Treat Banks Like Restaurants, Make Ratings Public

Jonathan Weil of Bloomberg wrote an interesting piece where he argues that CAMELs ratings should be made public. He argues the secrecy of the ratings allows the institutions to act recklessly, which hurts the economy, and ultimately hurts investors and public confidence in the markets. His solution is to treat the banks like restaurants and make their health grades public information:

Regulators haven’t shown themselves to be any better than the markets are when it comes to uncovering big problems at federally insured banks. We might as well make all their examination findings open records. That way, the public can see when the regulators are failing at their jobs. Depositors can make fully informed choices about where to keep their money. And banks will be under much greater pressure to fix their problems.

Making CAMELs ratings public: good or bad idea?
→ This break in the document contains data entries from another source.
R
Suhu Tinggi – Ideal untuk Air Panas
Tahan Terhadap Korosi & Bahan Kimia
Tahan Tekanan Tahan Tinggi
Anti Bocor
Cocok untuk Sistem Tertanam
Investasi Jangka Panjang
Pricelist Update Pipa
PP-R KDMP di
I'm not so sure it is. The industry is not in a great place right now (as seen by the terrible recruiting prospects) and I don't think now (if ever) is the right time to place more pressure on the financial industry. Am I wrong?

 

It's largely irrelevant at this point who rates banks or what they are rated. Until you bring ALL of their exposures onto their balance sheet and allow investors to actually figure out what they are buying ratings are pretty much irrelevant. I agree that you should make everything possible available to investors but already there is so much information out there I think you can piece together which banks are screwed and which aren't. You know what would really make them accountable for their jobs? Let banks fail.

I mean it isn't that hard to put together a CAMEL rating on a bank with information already out there. Besides, I still think that bank balance sheets and exposures are so opaque that you can only gauge them to a point anyway. How have those ratings been working out so far for us?

 
Best Response

I didn't really know what CAMELs ratings were, so I went ahead and looked it up. It's essentially the NCUA's credit rating for banks and thereby the financial instruments they buy/sell, and is based on six components:

(C) Capital adequacy, (A) Asset quality, (M) Management, (E) Earnings, (L) Liquidity and (S) Sensitivity to Market Risk

First, the majority of any banks balance sheet is made up of OBS (off balance sheet) activities, thus making them nearly impossible to value. Swaps, letters of credit, everything--trillions of dollars just floating around that no one other than management gets to evaluate. If the brightest investors out there can't accurately value a FI, I sure don't trust some bumbling credit union analyst to do it.

On it's face, it looks like something the public ought to have access to and knowledge of. But the more I think about it, the more I agree with you that it just adds one more factor into the mix that chips away consumer confidence. Not to mention--since when have credit agencies been reliable? Fitch downgraded the fucking US for crying out loud. I don't see any good coming from it other than a depression era bank-run when times get hard.